The place is looking decidedly greener, thanks to the Miyun Reservoir, which is responsible for supplying 70 percent of Beijing's drinking water.

 

Qiu, a farmer-turned-forester, and his fellow villagers have planted tens of thousands of trees for an international water source protection project in their area.

 

They now have access to running tap water, a clean garbage collection system, flushing toilets and wider roads.

 

Initiated in 1998, the Sino-German project was made possible by China's forestry and commerce authorities and their counterparts from Germany, with 100 million yuan (US$13.2 million) funding.

 

This forestry-oriented land and water protection project is a first of its kind, and aims to protect Beijing's major water source by keeping the immediate surrounds forested.

 

"Seeking sustainable water source methods to satisfy 16 million residents is urgent in this thirsty city," Wang Xiaoping, director of the Beijing Forestry Department of International Cooperation, said.

 

With the decreasing supply from its upper reaches, Miyun reservoir now holds only 1.1 billion cu m water, a quarter of its designed capacity.

 

"Drought and environmental degradation have hampered the reservoir's water holding capacity and supply function," Wang said.

**Source material:**
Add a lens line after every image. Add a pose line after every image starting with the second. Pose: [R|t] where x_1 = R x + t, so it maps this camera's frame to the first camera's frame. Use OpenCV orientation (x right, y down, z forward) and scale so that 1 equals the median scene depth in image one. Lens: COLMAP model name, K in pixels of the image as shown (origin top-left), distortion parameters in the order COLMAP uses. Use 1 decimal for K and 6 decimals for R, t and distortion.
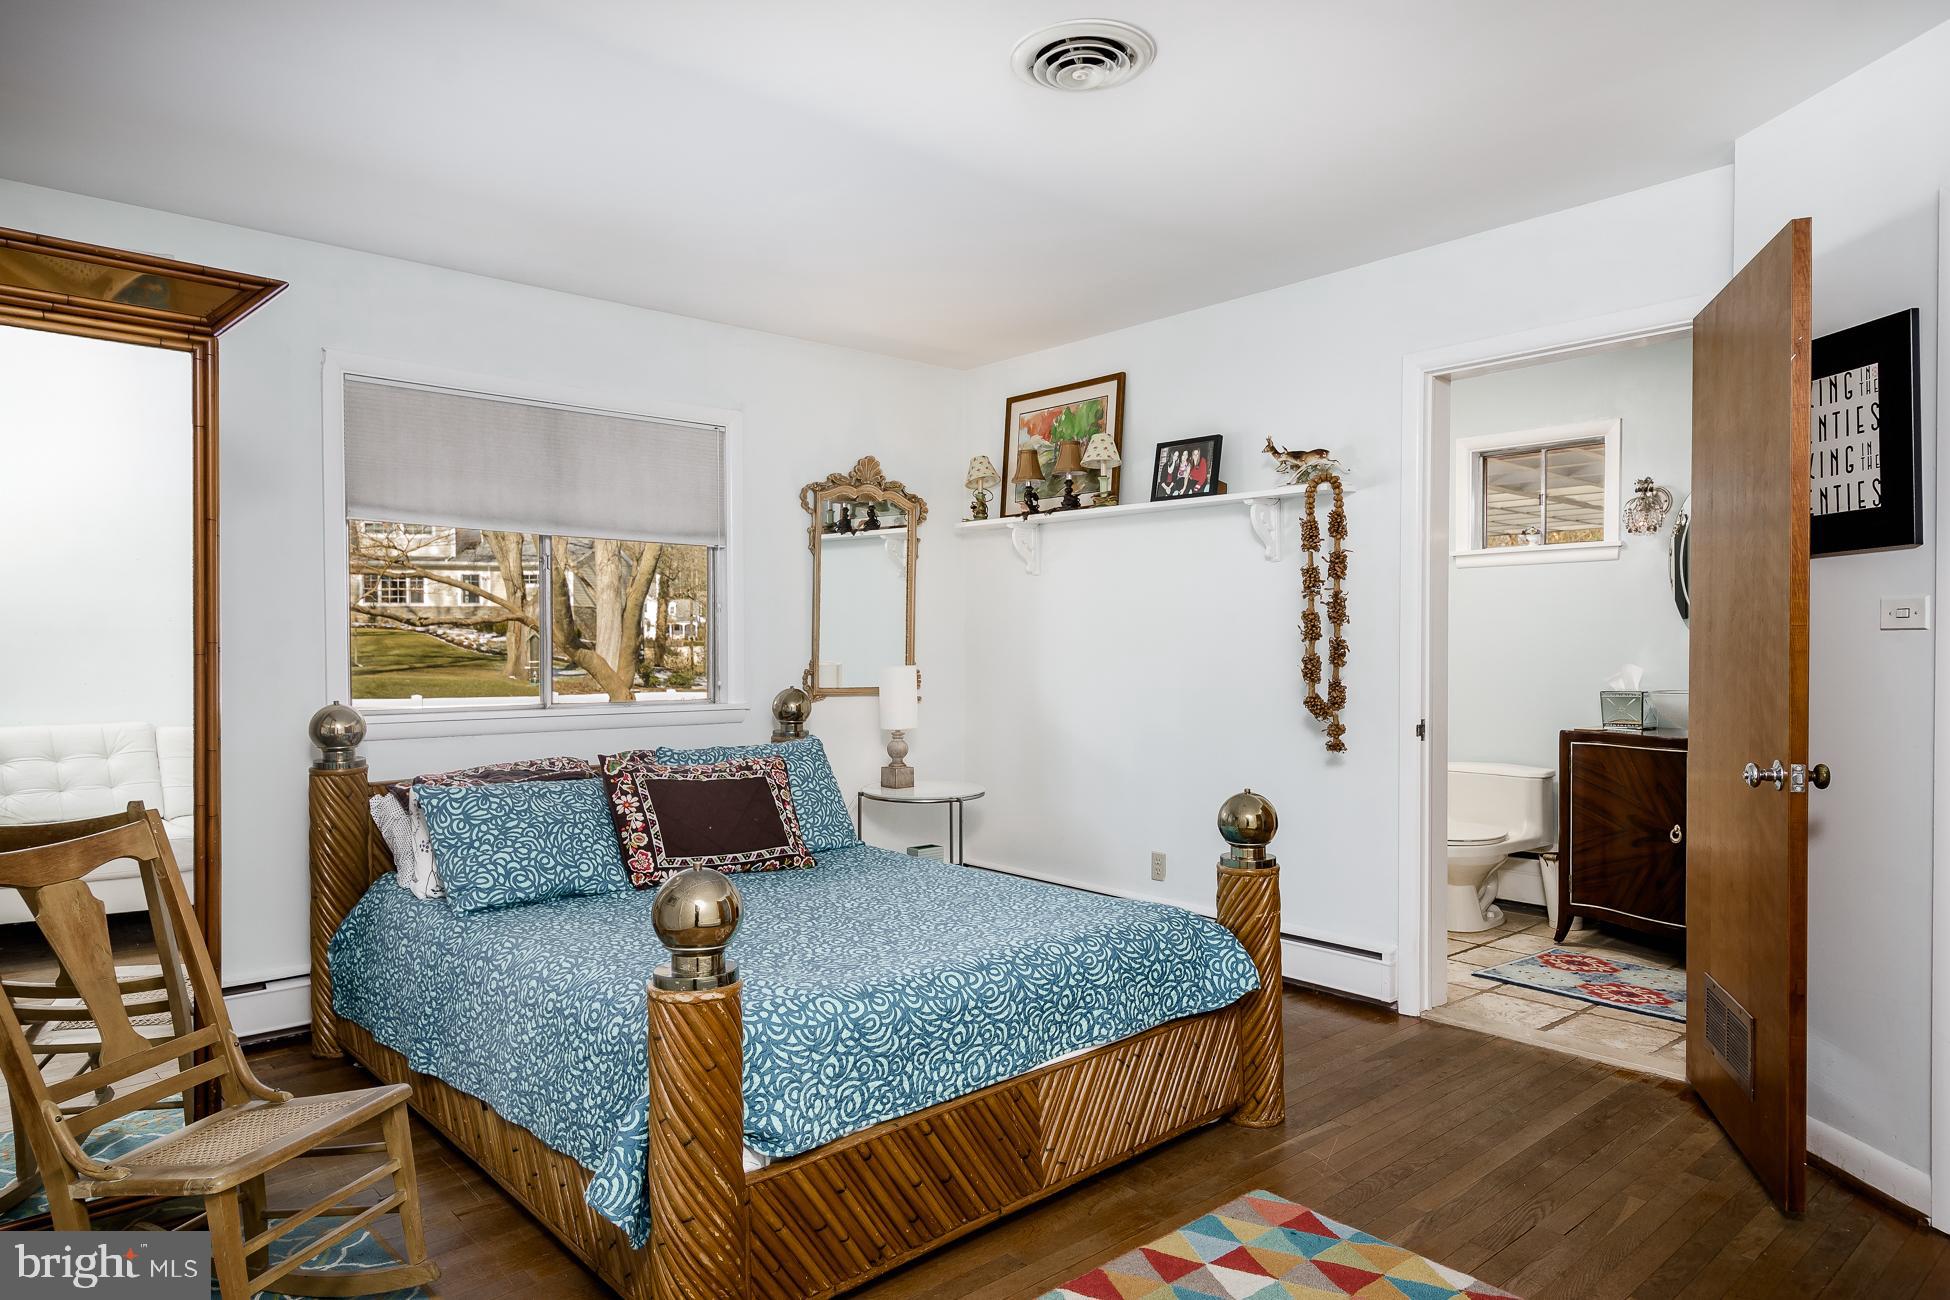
lens RADIAL K [[1189.4, 0, 978.7], [0, 1189.4, 652.1], [0, 0, 1]] dist [0.021784, -0.000711]
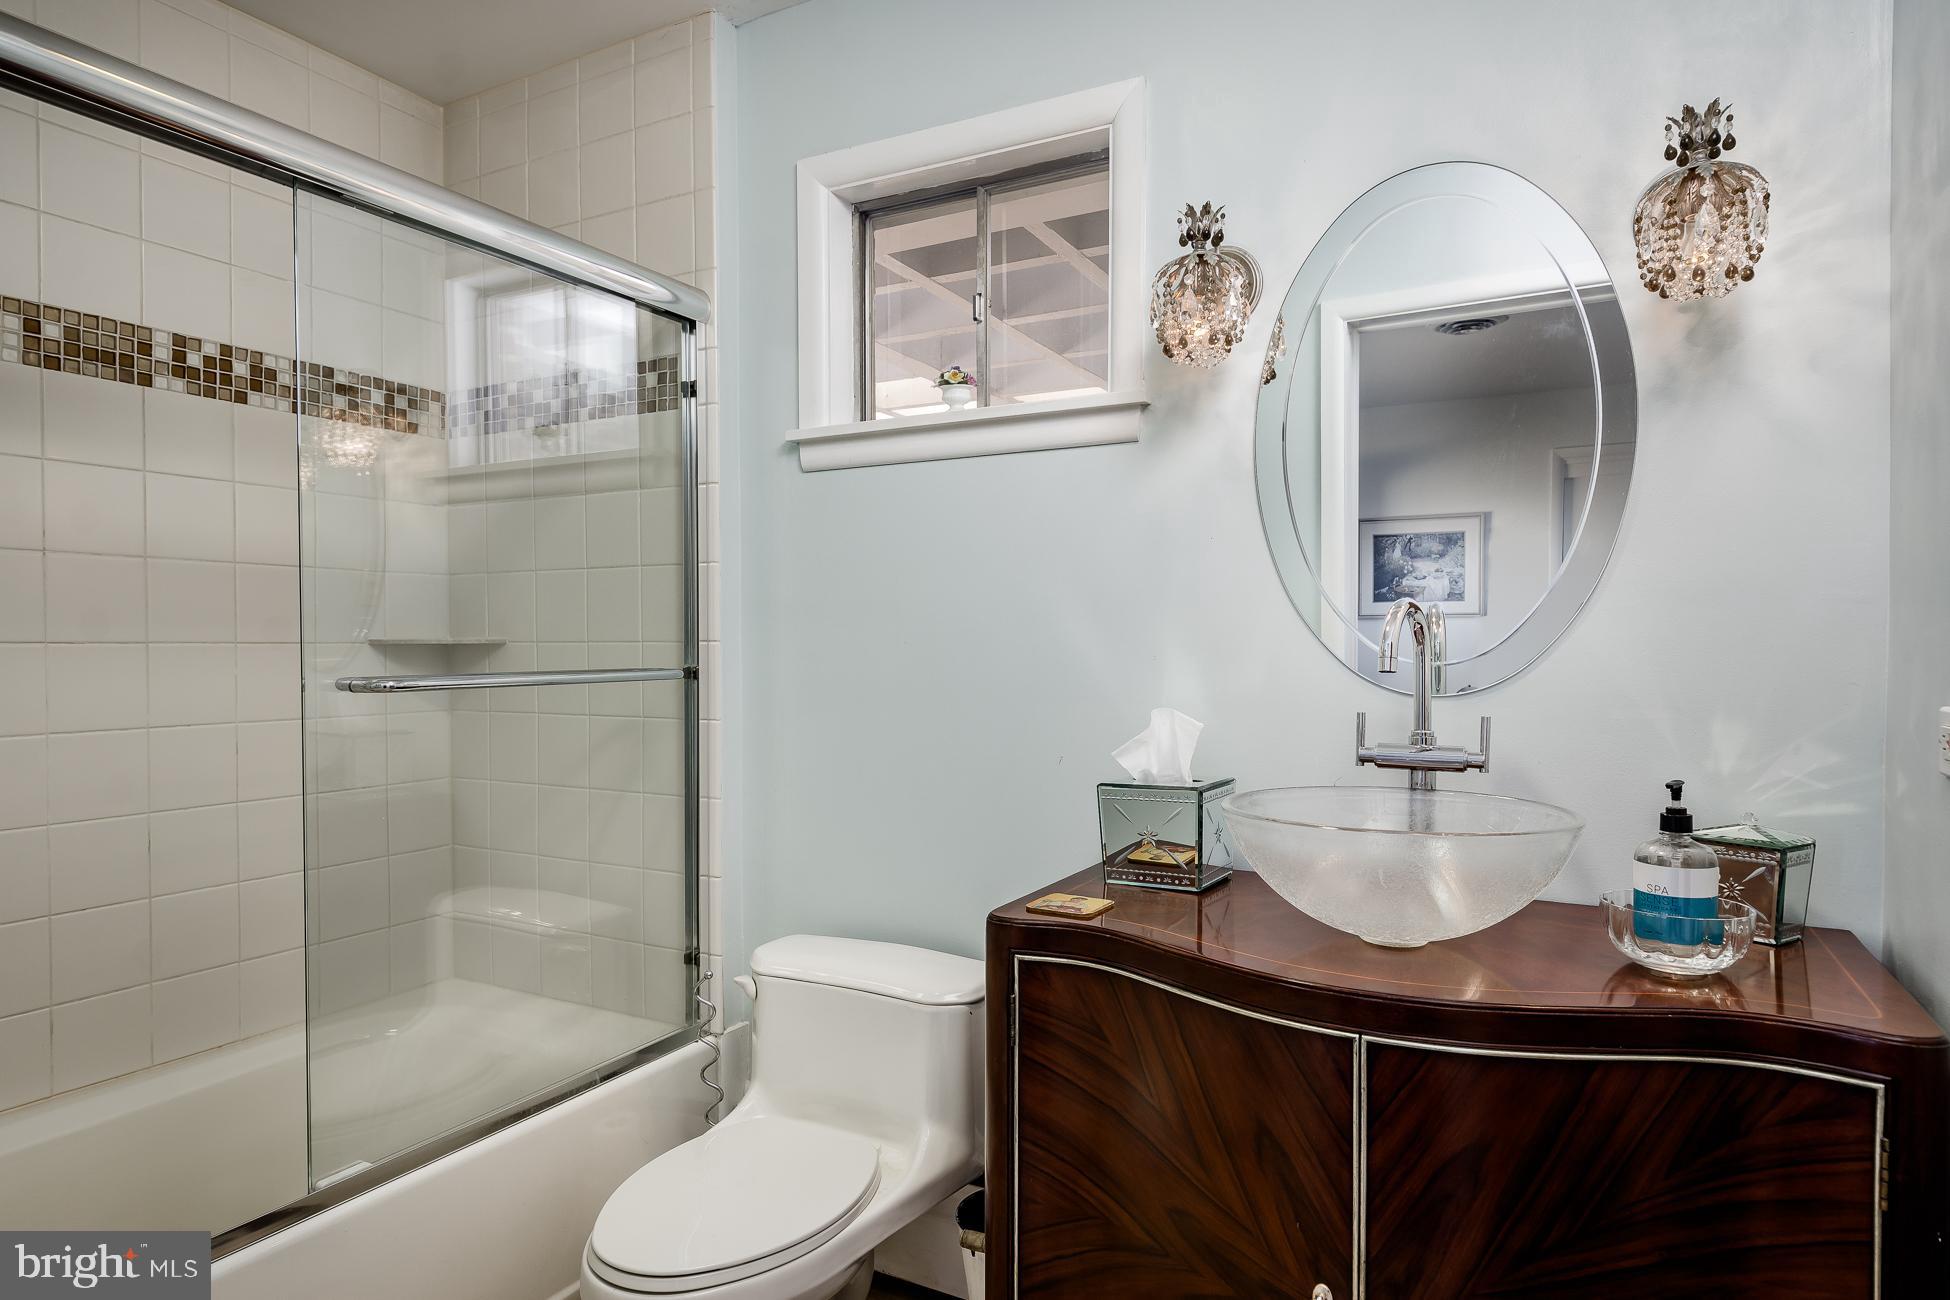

**What you need to do:**
• a. Rewrite the Miyun Reservoir article between "They now have" and "(US$13.2 million) funding.", inclusive, replacing "Sino-German" with "China-Germany".
• b. According to the Miyun Reservoir article, what share of Beijing's drinking water does the reservoir supply?
• c. Take the Miyun Reservoir article further, picking up after its final sentence.
None of the lines are needed for this work.

**Responses for each task:**
• a.
They now have access to running tap water, a clean garbage collection system, flushing toilets and wider roads.

 

Initiated in 1998, the China-Germany project was made possible by China's forestry and commerce authorities and their counterparts from Germany, with 100 million yuan (US$13.2 million) funding.

• b. 70 percent

• c.
But Wang said the Miyun reservoir model "deserved wider application" in other places that rely on surface water as drinking water.

 

Skala Kuhmann from GTZ, the project's German partner, said keeping the environment clean was one effective way to guarantee sustainable water supply to Beijing.

 

More than 20,000 villagers have been taking part in a local campaign by planting tens of thousands of trees and patches of organic orchard on the once barren mountain

 

Now vegetation coverage is 10 per cent higher with plant diversity on a significant rise, while the use of chemicals and fertilizers has decreased by 50 percent.

 

Christoph Peisert, chief expert of the project, said: "It's not a simple tree-planting process but an eco-protection project".

 

The project was carried out under the framework of Sino-German technical cooperation agreement signed in 1982 by the governments.